TEXT BLOCK Start Marker

When Apple showed-off the new, flat iOS 7 at this year's Worldwide Developer Conference, everyone laughed hardest at one simple joke: "no more stitching? How does it all stay up there?". The death of skeuomorphic design in iOS is just the beginning: what if apps like calculators and calendars looked nothing like their real-world counterparts and developers created new, out-of-the-box designs for time-trodden and traditional things? Meet the most beautiful calendar concept you'll ever see: one that's not anchored in the old design of cubes, pages and months -- a modern calendar for a modern age.
What the boffins over at Teehan+Lax Labs have been experimenting with is the idea of a completely new way to illustrate upcoming appointments, meetings, dates and reminders by exploiting new ways of building apps. Using UICollectionView in iOS 6 to pull data and visualise it differently along with ReactiveCocoa, the developers began to realise how they could start illustrating data like meeting times differently.
Eventually, they landed on a question that they wanted to answer with their new toys:
"Could we represent event data in a way that departs from the paper calendar metaphor while pushing the envelope of iOS technology?"
After many sketches and different concepts, they came up with an idea to anchor the calendar around the passage of time and how it flows hour-to-hour rather than day-to-day, and created a concept app that showed each day flowing down the page in a linear fashion. Users wouldn't scroll to see the hours as they spilled off the page, instead, 24-hours would be compressed onto the screen, and each appointment and hour would expand and shrink as the user scrubbed their finger down the screen.
A beautiful expansion and contraction of time as it affects you and your day.
What the devs came up with is a beautiful calendar app that reads more like a functional weather app than a to-do list. It's contextual, beautiful and one that I want to run my entire life by, and best of all, it's all Open Source.

TEXT BLOCK End Marker
RECORD EXCERPTS Start Marker

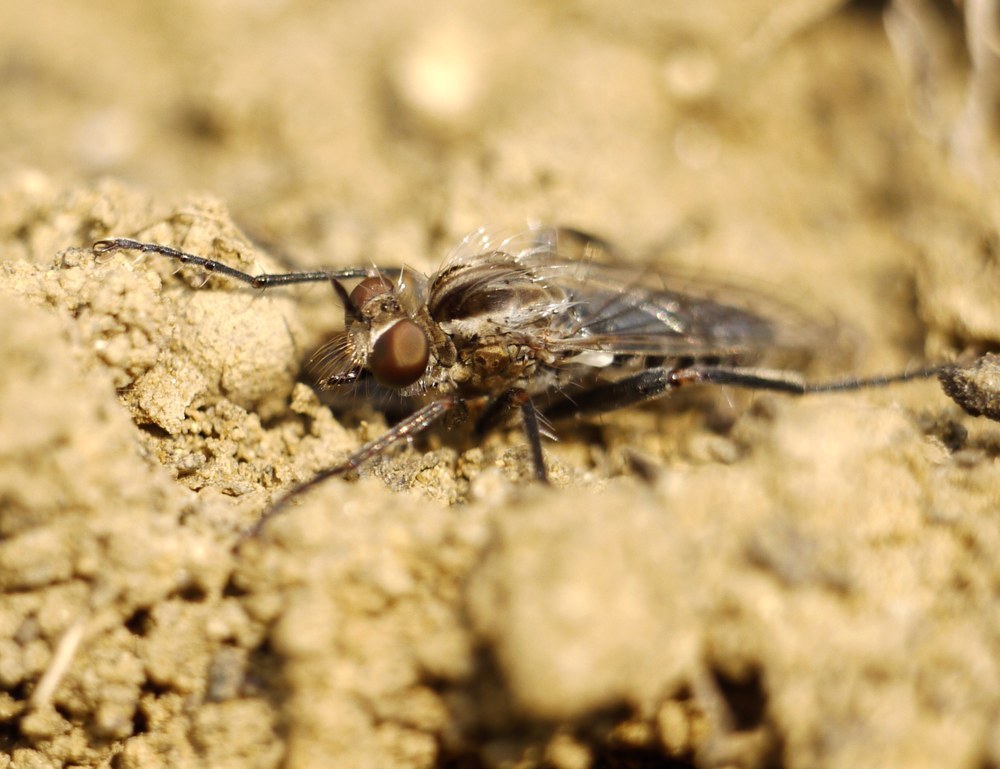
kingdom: Animalia
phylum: Arthropoda
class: Insecta
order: Diptera
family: Asilidae
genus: Paraphamartania
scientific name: Paraphamartania syriaca
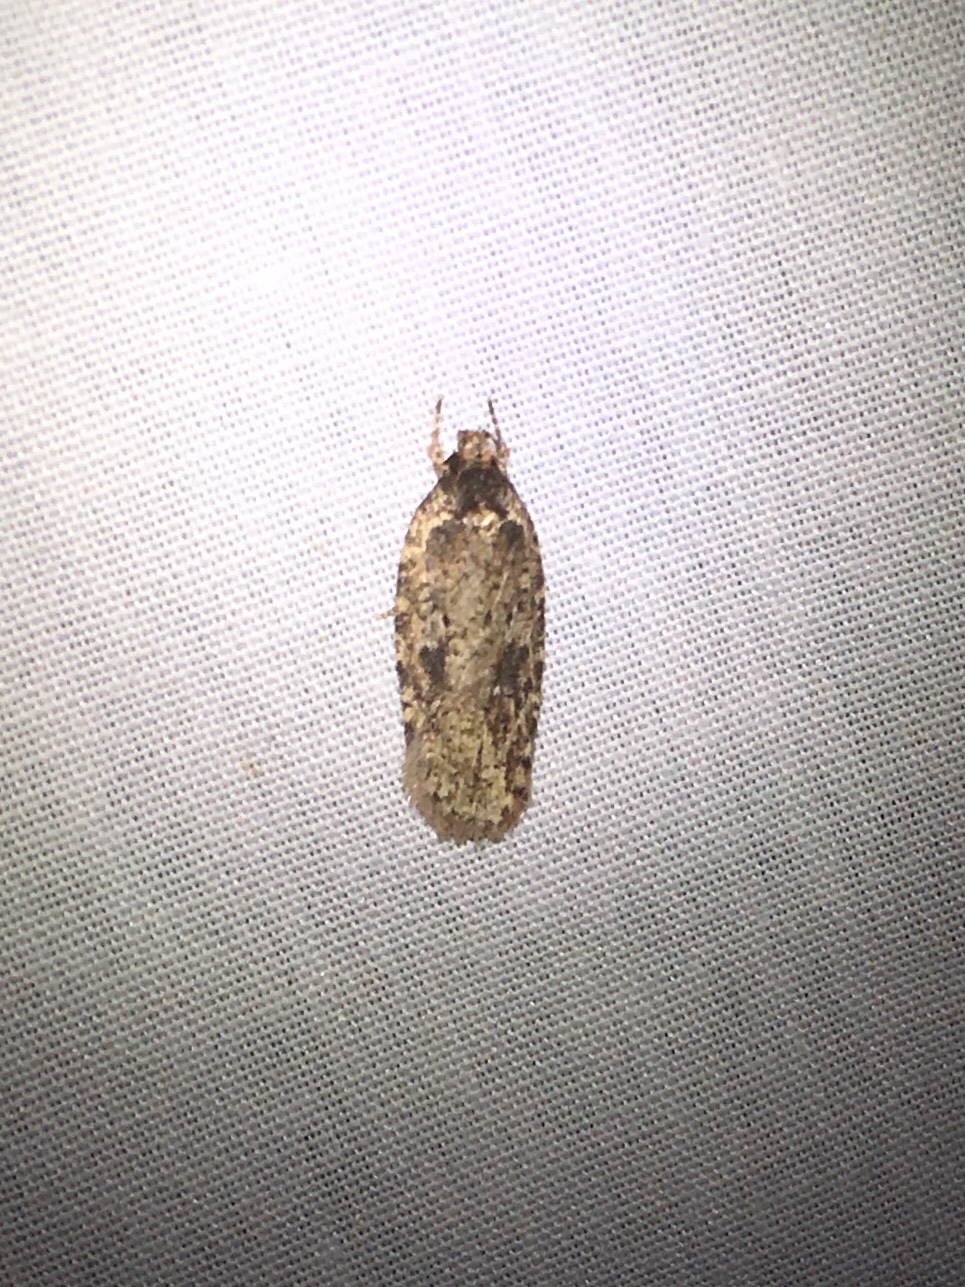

RECORD EXCERPTS End Marker

§ **WHAT THIS EXERCISE ASKS**
A - Does the calendar article agree with each statement below? Answer yes or no for each, and quote the words that decide it.
(i) The developers used UICollectionView in iOS 6 to visualize data differently.
(ii) Users would scroll to see the hours that spill off the page.
(iii) The resulting calendar app is Open Source.
B - Answer these questions from the calendar article:
(i) At what event did Apple show off iOS 7?
(ii) Which lab experimented with the new calendar concept?
(iii) How many hours would be compressed onto the screen?
The listing comes from a separate source.

§ **TASK ANSWERS**
A -
(i) Yes: "Using UICollectionView in iOS 6 to pull data and visualise it differently"
(ii) No: "Users wouldn't scroll to see the hours as they spilled off the page"
(iii) Yes: "it's all Open Source"

B -
(i) This year's Worldwide Developer Conference
(ii) Teehan+Lax Labs
(iii) 24 hours